═════ Information supplied ═════

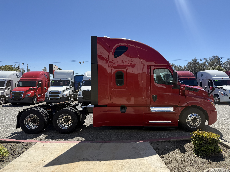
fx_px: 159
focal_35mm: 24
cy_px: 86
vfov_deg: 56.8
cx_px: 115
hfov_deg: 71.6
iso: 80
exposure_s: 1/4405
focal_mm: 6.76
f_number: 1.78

═════
═════ Information supplied ═════

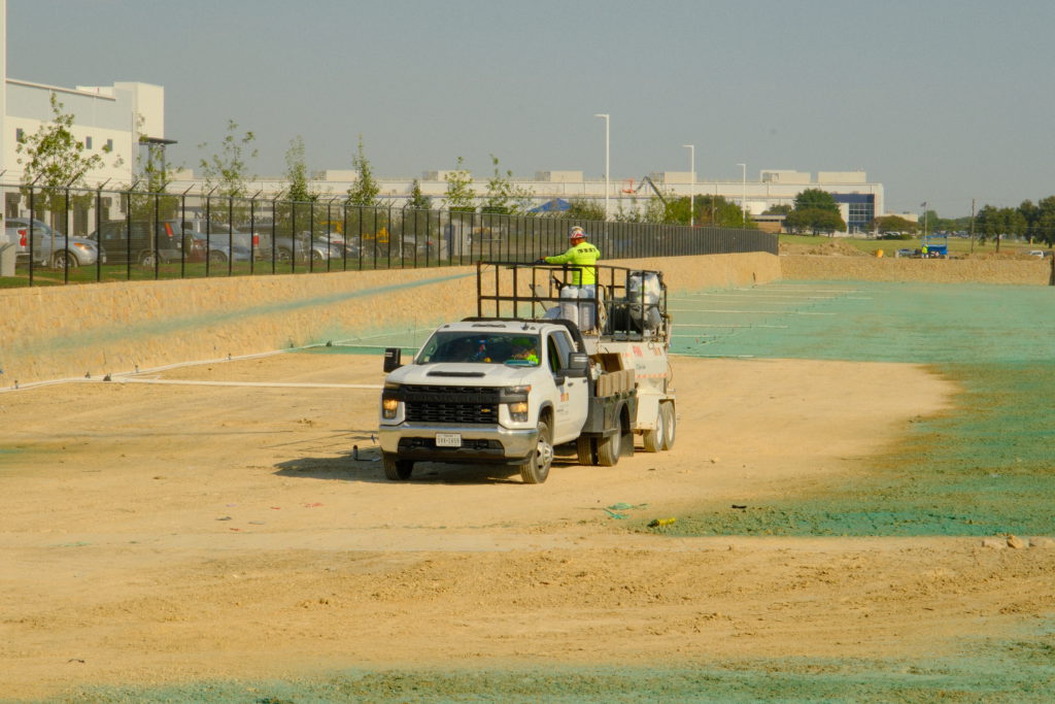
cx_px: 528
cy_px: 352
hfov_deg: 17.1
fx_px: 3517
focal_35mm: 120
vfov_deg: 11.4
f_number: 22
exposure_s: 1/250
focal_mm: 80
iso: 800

═════
═════ Information supplied ═════

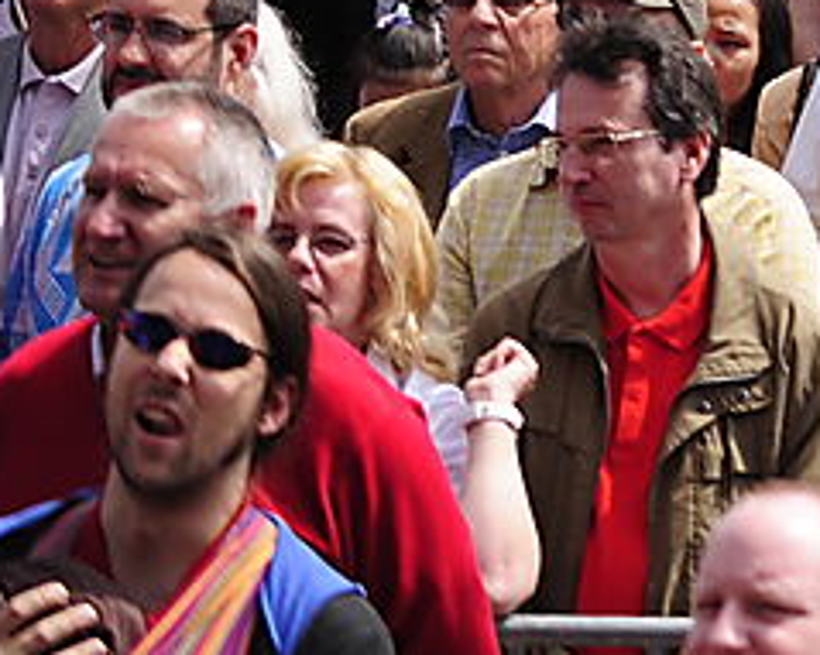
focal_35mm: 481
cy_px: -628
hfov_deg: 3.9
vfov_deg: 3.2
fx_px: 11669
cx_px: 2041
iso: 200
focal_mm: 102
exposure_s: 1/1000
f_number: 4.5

═════

What the exercise asks: Keeping every character as it is, restate the lines above that run from the line with "vfov_deg: 3.2" through the line with "f_number: 4.5", both included, and nothing else.

Answer for the task:
vfov_deg: 3.2
fx_px: 11669
cx_px: 2041
iso: 200
focal_mm: 102
exposure_s: 1/1000
f_number: 4.5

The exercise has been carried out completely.